Impact of Reperfusion Calcium and pH on the Resuscitation of Hearts Donated After Circulatory Death.

Background: Hearts donated after circulatory death may represent an additional donor source. The influx of sodium and calcium ions across the sarcolemma play a central role in the pathogenesis of ischemia-reperfusion injury; however, this process may be inhibited if the initial reperfusion solution is rendered hypocalcemic and acidic. We sought to determine the calcium concentration and pH of the initial reperfusion solution that yielded optimal functional recovery of hearts donated after circulatory death during ex vivo heart perfusion.

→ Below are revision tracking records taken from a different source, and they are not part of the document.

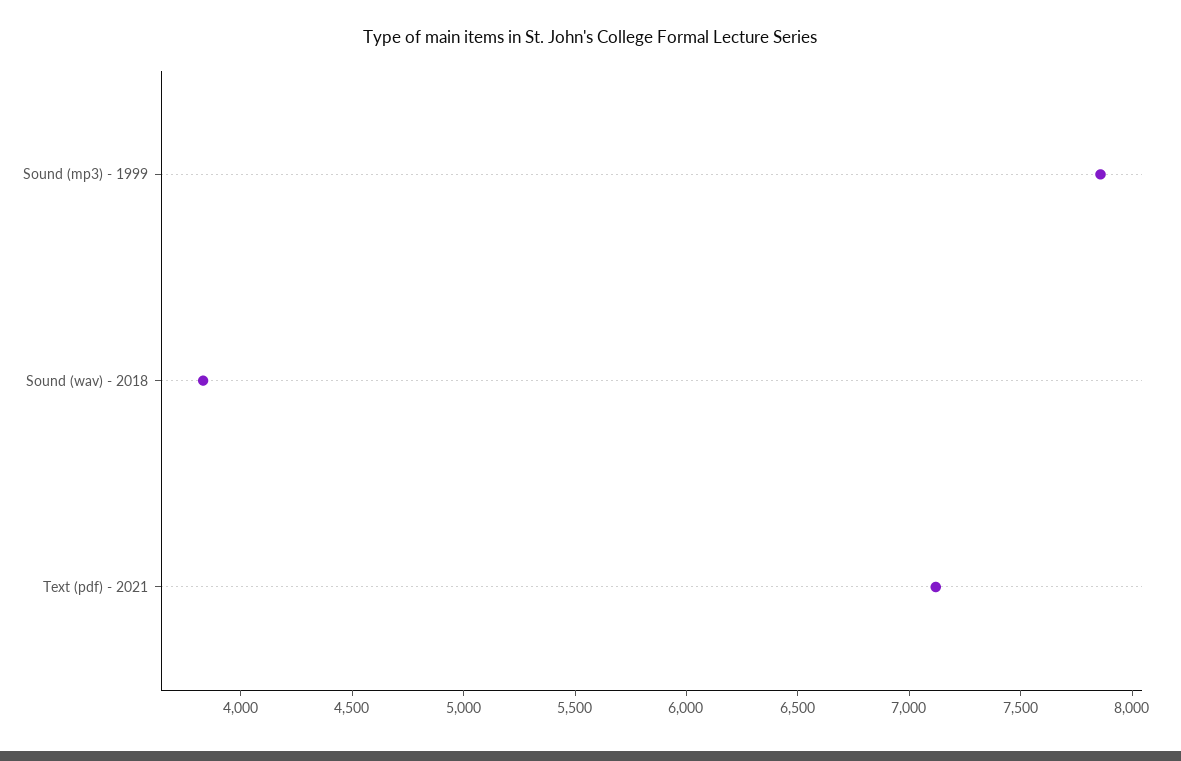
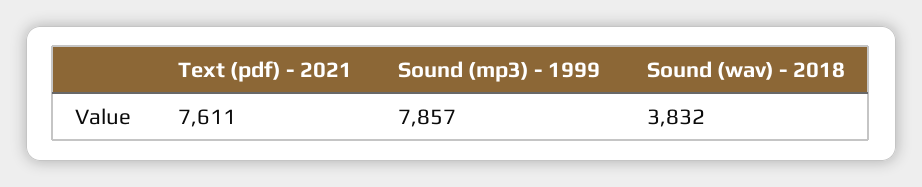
  {
    "Sound (mp3) - 1999": 7857,
    "Sound (wav) - 2018": 3832,
-   "Text (pdf) - 2021": 7100
+   "Text (pdf) - 2021": 7611
  }

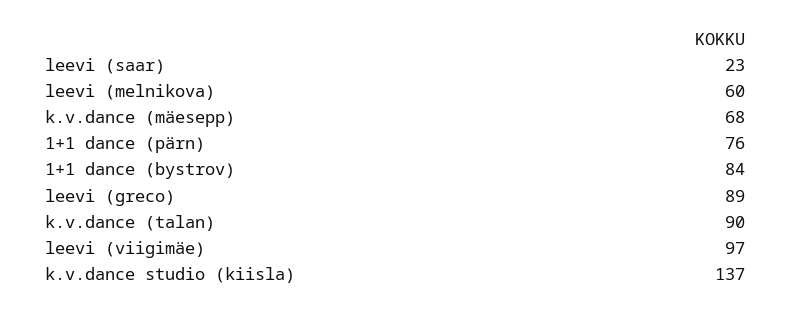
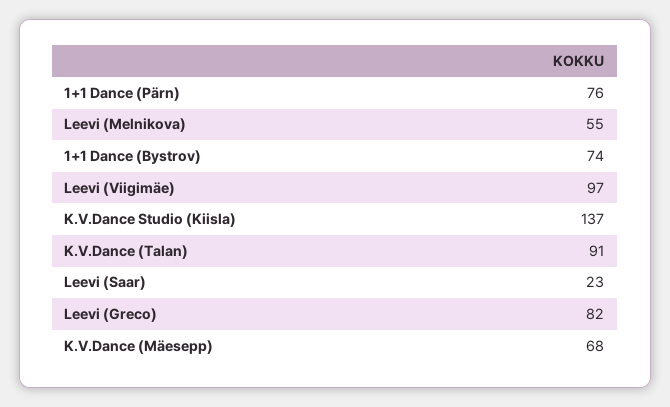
  {
    "leevi (saar)": 23,
-   "leevi (melnikova)": 60,
+   "leevi (melnikova)": 55,
    "k.v.dance (mäesepp)": 68,
    "1+1 dance (pärn)": 76,
-   "1+1 dance (bystrov)": 84,
+   "1+1 dance (bystrov)": 74,
-   "leevi (greco)": 89,
+   "leevi (greco)": 82,
-   "k.v.dance (talan)": 90,
+   "k.v.dance (talan)": 91,
    "leevi (viigimäe)": 97,
    "k.v.dance studio (kiisla)": 137
  }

Methods: Pigs were anesthetized, mechanical ventilation was discontinued, and a 15-minute standoff period was observed after circulatory arrest. Hearts were reperfused with a normothermic cardioplegia of varying calcium concentrations (part 1 [50 μmol/L, n = 4; 220 μmol/L, n = 9; 500 μmol/L, n = 4; and 1,250 μmol/L, n = 5]) and pH (part 2 [7.9, n = 5; 7.4, n = 9; 6.9, n = 8; and 6.4, n = 6]). Myocardial function was then assessed in a physiologic working model 1 hour after initiation of normothermic ex vivo heart perfusion.

Results: The calcium concentration and pH of the cardioplegic solution affected the development of myocardial edema (part 1: 50 μmol/L = 5.8% ± 0.9%; 220 μmol/L = 4.3% ± 0.4%; 500 μmol/L = 7.0% ± 0.6%; and 1,250 μmol/L = 6.6% ± 0.8% weight gain, p = 0.015; part 2: 7.9 = 3.6% ± 0.4%, 7.4 = 4.3% ± 0.4%, 6.9 = 3.7% ± 0.6%, and 6.4 = 6.4% ± 1.3% weight gain, p = 0.056) and the recovery of myocardial function (cardiac index part 1: 50 μmol/L = 2.6 ± 0.6; 220 μmol/L = 6.0 ± 0.8; 500 μmol/L = 2.3 ± 0.5; and 1,250 μmol/L = 1.9 ± 0.6 mL · m · g, p < 0.001; part 2: 7.9 = 1.5 ± 0.7; 7.4 = 6.0 ± 0.8; 6.9 = 8.4 ± 1.8; and 6.4 = 3.1 ± 0.8 mL · m · g, p = 0.003) during ex vivo heart perfusion.

Conclusions: Initial reperfusion of hearts donated after circulatory death with a hypocalcemic and moderately acidic cardioplegia minimizes edema and optimizes functional recovery during subsequent ex vivo heart perfusion.